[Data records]
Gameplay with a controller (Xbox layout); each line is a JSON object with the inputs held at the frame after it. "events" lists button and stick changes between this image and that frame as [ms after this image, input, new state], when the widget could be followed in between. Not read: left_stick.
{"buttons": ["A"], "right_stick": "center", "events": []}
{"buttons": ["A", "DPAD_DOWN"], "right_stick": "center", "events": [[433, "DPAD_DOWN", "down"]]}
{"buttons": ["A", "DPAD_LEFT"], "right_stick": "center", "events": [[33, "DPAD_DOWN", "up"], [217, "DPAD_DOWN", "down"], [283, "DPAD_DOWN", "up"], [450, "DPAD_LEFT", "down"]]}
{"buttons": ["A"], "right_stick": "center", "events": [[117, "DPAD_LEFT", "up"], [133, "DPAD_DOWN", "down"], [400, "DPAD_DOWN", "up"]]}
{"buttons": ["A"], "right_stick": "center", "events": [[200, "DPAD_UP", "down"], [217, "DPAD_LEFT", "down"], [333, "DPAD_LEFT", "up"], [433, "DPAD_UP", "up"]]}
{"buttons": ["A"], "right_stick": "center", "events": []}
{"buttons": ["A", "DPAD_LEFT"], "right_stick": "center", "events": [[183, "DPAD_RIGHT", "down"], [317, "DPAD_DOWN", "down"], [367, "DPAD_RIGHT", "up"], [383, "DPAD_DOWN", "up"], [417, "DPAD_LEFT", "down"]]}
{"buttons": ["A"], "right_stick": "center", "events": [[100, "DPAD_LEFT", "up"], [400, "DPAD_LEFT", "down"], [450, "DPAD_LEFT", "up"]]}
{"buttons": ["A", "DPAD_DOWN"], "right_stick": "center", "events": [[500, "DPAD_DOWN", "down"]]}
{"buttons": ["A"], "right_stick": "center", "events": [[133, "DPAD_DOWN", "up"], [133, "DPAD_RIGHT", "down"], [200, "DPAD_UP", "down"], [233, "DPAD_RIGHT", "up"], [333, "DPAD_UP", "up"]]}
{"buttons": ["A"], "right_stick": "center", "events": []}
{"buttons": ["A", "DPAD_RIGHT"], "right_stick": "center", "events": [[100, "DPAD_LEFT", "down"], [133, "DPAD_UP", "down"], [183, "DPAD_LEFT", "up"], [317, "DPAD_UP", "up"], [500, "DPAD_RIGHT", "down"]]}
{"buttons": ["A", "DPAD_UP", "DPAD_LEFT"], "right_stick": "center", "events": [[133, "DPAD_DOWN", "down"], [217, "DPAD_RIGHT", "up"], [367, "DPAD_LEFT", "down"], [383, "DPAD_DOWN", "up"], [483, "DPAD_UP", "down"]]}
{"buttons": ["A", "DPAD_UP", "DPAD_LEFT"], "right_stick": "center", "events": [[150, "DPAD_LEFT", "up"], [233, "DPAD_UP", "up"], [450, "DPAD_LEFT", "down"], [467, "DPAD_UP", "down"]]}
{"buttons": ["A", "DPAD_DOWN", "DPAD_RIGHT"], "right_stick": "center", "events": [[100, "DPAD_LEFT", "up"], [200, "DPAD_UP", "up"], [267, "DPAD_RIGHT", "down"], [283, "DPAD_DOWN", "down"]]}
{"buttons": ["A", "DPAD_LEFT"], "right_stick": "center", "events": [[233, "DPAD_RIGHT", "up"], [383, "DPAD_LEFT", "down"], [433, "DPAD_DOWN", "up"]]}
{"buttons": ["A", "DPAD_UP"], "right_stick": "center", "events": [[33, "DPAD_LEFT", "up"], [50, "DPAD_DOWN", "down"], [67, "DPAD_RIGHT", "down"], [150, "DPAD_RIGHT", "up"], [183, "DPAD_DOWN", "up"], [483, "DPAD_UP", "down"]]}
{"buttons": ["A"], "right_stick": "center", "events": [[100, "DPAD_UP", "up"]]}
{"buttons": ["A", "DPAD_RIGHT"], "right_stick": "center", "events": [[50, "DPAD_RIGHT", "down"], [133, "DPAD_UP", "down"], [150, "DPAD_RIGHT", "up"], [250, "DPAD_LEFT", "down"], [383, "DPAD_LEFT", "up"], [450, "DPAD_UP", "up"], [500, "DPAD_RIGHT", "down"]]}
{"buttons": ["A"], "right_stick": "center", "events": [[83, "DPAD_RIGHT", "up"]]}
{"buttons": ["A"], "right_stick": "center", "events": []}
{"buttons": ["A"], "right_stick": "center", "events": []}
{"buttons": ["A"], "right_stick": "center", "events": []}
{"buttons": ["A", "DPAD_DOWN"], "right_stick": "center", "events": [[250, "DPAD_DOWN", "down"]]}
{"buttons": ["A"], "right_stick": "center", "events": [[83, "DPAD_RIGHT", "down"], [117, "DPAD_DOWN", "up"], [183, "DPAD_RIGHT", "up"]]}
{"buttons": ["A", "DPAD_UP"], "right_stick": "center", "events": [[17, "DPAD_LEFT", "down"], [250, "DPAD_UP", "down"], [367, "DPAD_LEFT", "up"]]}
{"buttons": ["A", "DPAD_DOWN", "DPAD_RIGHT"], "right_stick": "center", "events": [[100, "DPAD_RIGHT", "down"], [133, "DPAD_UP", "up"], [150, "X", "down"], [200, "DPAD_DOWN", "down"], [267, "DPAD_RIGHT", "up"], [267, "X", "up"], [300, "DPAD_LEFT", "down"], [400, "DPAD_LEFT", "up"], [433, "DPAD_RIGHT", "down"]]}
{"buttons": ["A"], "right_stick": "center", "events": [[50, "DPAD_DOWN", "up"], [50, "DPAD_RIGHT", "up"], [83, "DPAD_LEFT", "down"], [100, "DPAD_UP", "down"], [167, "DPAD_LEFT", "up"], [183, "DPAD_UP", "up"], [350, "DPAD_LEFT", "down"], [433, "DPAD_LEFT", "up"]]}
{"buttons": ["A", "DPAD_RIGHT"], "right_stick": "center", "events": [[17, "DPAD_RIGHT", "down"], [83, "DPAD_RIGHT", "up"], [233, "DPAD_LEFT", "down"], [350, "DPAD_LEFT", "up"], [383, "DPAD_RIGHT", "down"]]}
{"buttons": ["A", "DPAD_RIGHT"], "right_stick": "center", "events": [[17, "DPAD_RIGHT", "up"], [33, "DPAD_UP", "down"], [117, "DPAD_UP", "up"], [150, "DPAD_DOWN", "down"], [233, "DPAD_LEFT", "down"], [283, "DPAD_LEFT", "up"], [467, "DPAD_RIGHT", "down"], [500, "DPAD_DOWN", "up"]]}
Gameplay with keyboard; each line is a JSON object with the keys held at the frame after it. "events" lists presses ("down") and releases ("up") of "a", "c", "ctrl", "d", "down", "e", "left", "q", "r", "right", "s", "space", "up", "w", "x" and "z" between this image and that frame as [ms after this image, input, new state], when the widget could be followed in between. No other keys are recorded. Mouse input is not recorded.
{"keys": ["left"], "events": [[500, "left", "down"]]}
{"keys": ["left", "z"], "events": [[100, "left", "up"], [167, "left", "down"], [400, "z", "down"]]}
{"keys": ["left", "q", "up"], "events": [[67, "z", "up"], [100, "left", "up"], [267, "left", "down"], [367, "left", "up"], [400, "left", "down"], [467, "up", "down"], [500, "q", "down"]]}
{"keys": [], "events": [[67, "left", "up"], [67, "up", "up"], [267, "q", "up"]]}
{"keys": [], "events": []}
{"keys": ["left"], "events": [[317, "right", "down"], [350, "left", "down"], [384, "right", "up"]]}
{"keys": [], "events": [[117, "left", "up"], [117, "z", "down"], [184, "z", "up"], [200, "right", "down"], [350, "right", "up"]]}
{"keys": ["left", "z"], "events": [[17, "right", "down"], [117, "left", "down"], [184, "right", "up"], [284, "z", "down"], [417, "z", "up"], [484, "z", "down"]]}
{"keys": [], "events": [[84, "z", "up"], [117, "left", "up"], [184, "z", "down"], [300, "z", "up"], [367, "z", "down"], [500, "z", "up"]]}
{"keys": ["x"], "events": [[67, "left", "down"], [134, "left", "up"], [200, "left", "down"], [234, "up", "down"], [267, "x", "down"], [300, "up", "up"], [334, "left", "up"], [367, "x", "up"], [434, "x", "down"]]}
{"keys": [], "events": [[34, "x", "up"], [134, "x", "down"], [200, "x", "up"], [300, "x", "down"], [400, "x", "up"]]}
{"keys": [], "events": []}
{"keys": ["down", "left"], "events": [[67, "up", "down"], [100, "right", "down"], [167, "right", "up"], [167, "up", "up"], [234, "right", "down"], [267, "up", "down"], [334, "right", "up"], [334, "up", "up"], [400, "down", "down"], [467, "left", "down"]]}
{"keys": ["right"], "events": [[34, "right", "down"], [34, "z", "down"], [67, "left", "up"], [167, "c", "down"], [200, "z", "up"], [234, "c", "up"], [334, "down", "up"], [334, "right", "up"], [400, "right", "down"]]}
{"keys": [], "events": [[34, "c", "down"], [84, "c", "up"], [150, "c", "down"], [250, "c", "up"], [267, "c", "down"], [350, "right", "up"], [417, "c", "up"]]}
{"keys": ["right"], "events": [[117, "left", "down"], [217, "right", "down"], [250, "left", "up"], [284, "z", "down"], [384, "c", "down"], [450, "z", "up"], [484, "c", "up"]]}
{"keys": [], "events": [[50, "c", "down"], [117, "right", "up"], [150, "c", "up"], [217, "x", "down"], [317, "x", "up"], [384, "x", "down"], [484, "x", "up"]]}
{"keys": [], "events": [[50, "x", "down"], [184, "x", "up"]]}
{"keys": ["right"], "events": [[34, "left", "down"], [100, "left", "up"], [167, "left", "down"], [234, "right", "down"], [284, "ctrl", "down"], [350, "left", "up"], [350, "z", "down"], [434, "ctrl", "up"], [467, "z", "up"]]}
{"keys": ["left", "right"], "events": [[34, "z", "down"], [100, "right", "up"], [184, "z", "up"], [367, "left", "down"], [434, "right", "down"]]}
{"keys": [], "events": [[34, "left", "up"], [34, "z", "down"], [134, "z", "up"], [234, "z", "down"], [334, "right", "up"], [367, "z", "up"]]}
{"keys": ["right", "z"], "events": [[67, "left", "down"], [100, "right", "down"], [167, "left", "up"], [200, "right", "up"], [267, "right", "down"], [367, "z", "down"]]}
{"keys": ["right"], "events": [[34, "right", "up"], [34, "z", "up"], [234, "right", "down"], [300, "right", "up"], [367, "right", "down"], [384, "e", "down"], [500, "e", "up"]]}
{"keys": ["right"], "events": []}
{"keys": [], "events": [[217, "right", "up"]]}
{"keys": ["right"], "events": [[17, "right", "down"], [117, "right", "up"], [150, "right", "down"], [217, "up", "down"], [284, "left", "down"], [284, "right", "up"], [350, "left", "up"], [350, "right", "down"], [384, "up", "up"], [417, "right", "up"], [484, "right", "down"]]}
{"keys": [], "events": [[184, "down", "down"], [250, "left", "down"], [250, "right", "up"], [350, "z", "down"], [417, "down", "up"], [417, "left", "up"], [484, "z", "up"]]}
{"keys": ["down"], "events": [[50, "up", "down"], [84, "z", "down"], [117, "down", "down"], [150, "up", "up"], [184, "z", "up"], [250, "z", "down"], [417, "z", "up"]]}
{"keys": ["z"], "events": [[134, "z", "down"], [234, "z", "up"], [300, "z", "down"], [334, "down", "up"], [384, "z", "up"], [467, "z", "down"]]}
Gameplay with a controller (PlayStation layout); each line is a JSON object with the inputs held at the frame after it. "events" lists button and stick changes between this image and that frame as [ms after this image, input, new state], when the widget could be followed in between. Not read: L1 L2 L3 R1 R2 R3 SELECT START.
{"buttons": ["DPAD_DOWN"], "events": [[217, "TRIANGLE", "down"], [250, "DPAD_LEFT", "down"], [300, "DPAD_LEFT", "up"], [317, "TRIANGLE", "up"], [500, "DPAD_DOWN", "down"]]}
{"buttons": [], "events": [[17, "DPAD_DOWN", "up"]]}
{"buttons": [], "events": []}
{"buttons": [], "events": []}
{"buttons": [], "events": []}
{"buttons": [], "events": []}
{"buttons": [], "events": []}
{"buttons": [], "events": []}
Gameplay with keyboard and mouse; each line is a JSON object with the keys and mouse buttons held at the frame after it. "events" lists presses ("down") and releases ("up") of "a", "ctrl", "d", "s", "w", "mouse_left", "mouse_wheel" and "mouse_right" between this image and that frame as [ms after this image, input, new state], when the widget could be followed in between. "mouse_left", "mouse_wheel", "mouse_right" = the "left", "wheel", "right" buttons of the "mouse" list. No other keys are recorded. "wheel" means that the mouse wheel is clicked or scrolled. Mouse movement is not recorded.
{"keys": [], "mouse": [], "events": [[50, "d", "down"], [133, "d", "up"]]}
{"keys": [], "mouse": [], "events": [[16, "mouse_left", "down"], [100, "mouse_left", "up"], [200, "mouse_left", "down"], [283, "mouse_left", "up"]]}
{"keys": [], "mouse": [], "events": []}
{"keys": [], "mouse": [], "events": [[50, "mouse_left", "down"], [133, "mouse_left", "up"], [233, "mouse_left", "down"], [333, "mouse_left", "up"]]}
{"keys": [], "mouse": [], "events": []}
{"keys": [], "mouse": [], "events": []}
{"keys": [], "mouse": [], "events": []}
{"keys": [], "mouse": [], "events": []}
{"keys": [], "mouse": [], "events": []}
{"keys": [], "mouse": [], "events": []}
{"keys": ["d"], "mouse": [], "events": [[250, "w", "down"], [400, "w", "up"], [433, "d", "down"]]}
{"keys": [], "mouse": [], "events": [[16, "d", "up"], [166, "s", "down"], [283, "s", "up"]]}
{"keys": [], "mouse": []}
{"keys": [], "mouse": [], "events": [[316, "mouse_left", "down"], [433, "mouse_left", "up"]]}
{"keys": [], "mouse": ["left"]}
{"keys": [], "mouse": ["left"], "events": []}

**EXERCISE GOAL:**
Write out each line of the data that holds the string "other".

**EXPECTED OUTPUT:**
Gameplay with keyboard; each line is a JSON object with the keys held at the frame after it. "events" lists presses ("down") and releases ("up") of "a", "c", "ctrl", "d", "down", "e", "left", "q", "r", "right", "s", "space", "up", "w", "x" and "z" between this image and that frame as [ms after this image, input, new state], when the widget could be followed in between. No other keys are recorded. Mouse input is not recorded.
Gameplay with keyboard and mouse; each line is a JSON object with the keys and mouse buttons held at the frame after it. "events" lists presses ("down") and releases ("up") of "a", "ctrl", "d", "s", "w", "mouse_left", "mouse_wheel" and "mouse_right" between this image and that frame as [ms after this image, input, new state], when the widget could be followed in between. "mouse_left", "mouse_wheel", "mouse_right" = the "left", "wheel", "right" buttons of the "mouse" list. No other keys are recorded. "wheel" means that the mouse wheel is clicked or scrolled. Mouse movement is not recorded.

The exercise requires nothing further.